PARIS — Central African Republic Prime Minister Nicolas Tiangaye Thursday pleaded for French military intervention into his violence-ridden nation as soon as the U.N. issues a green light.
The U.N. Security Council was due to vote later Thursday on a resolution authorizing thousands of African and French troops to end anarchy in the Central African Republic, where mass killings have triggered fears of genocide.
“Given the urgency, my desire is that the intervention happens as soon as possible, immediately after the resolution,” Tiangaye — who is in Paris for a major Africa summit that kicks off Friday — told AFP in an interview.
France already has 600 troops in its former colony and on Thursday 250 of them were deployed to the center of the capital city, Bangui, following deadly gun violence overnight.
Another 600 French troops are expected to come in over the weekend to back up a 2,500-strong African MISCA force already on the ground.

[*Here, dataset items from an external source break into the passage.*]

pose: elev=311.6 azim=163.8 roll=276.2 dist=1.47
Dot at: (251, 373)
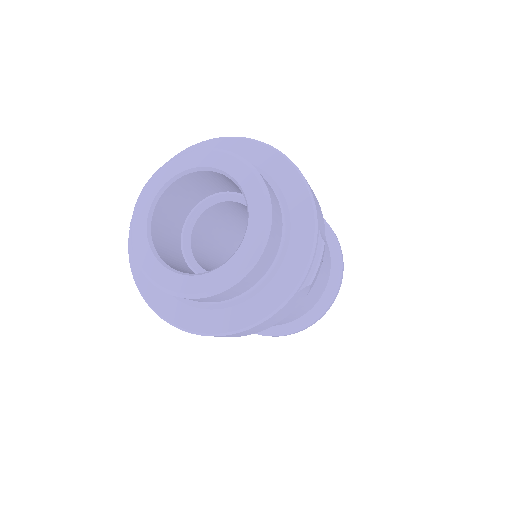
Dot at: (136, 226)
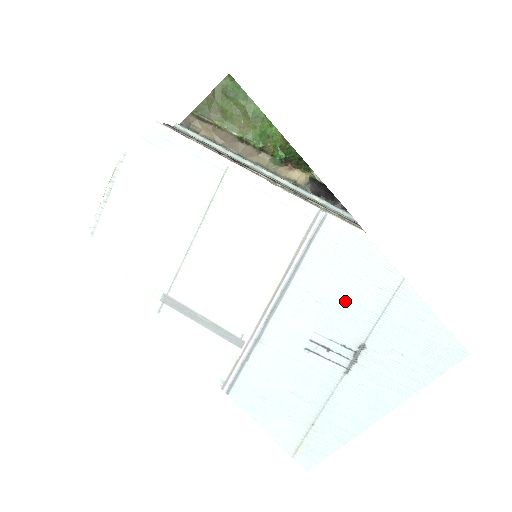
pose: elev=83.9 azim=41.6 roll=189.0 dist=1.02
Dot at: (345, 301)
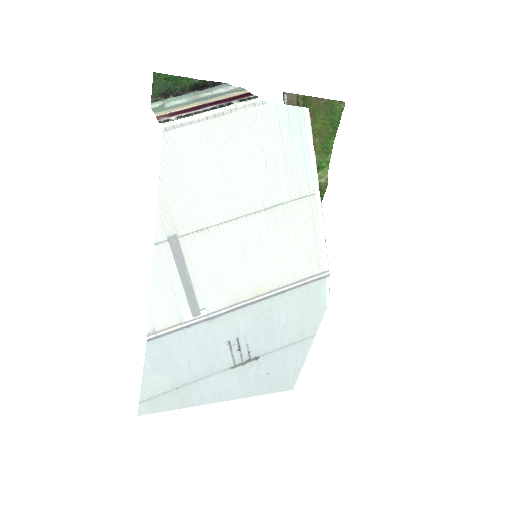
Dot at: (279, 328)
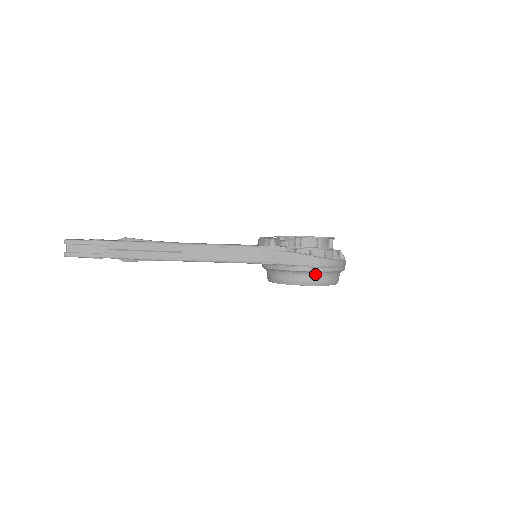
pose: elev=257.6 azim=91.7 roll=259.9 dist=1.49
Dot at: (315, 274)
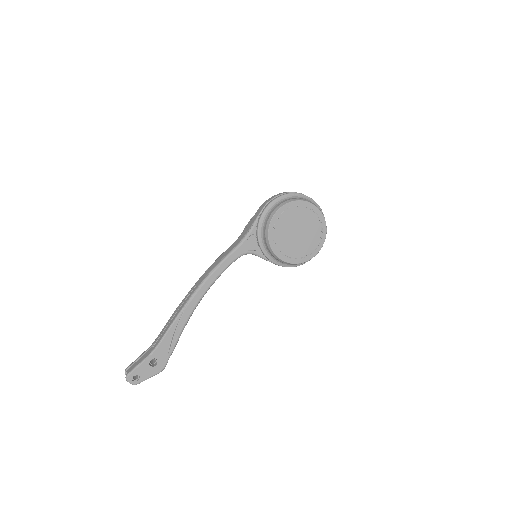
Dot at: (279, 202)
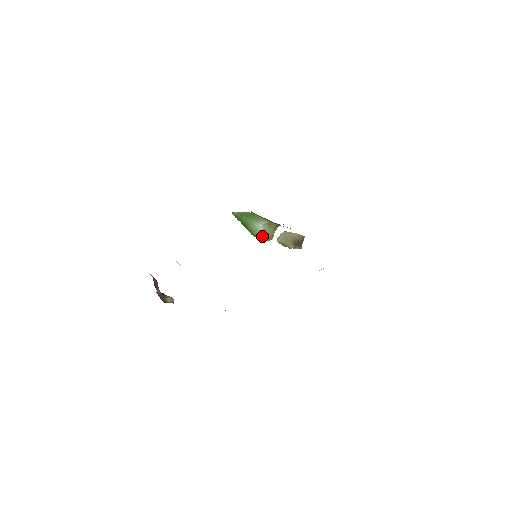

The CAR descended into chaos after the mostly Muslim Seleka rebels ousted the president in a coup in March, with Muslim and Christian groups fighting each other and tens of thousands of terrified people taking refuge in churches and mosques, fearing sectarian attacks.
Reports have described a litany of horrors, with security forces and militia gangs razing villages, carrying out public execution-style killings and perpetrating widespread rape.
In the latest bout of violence, gunfire erupted in Bangui overnight, killing several people, according to aid workers on the scene.
The U.N. resolution, which envoys say is certain to be passed unanimously, also orders an arms embargo against the huge, impoverished nation.
Foreign Minister Laurent Fabius said France would deploy the new troops after Thursday’s vote, as soon as President Francois Hollande gives the order.
He added the intervention was likely to kick off “in the coming days.”
Tiangaye said international forces would likely be able to quickly secure Bangui, but emphasized that troops had to go to other parts of the country where massacres are being committed without witnesses.
The draft resolution highlights the “total breakdown in law and order” in the state which, it adds, risks “degenerating into a countrywide religious and ethnic divide, with the potential to spiral into an uncontrollable situation.”
The council will give the French-backed African force a 12-month mandate and the right to use “all necessary measures” to restore order. The African troop contingent is scheduled to rise to 3,600.
United Nations leader Ban Ki-moon has warned that up to 9,000 troops could be needed if the crisis blows up and a full U.N. force has to take over.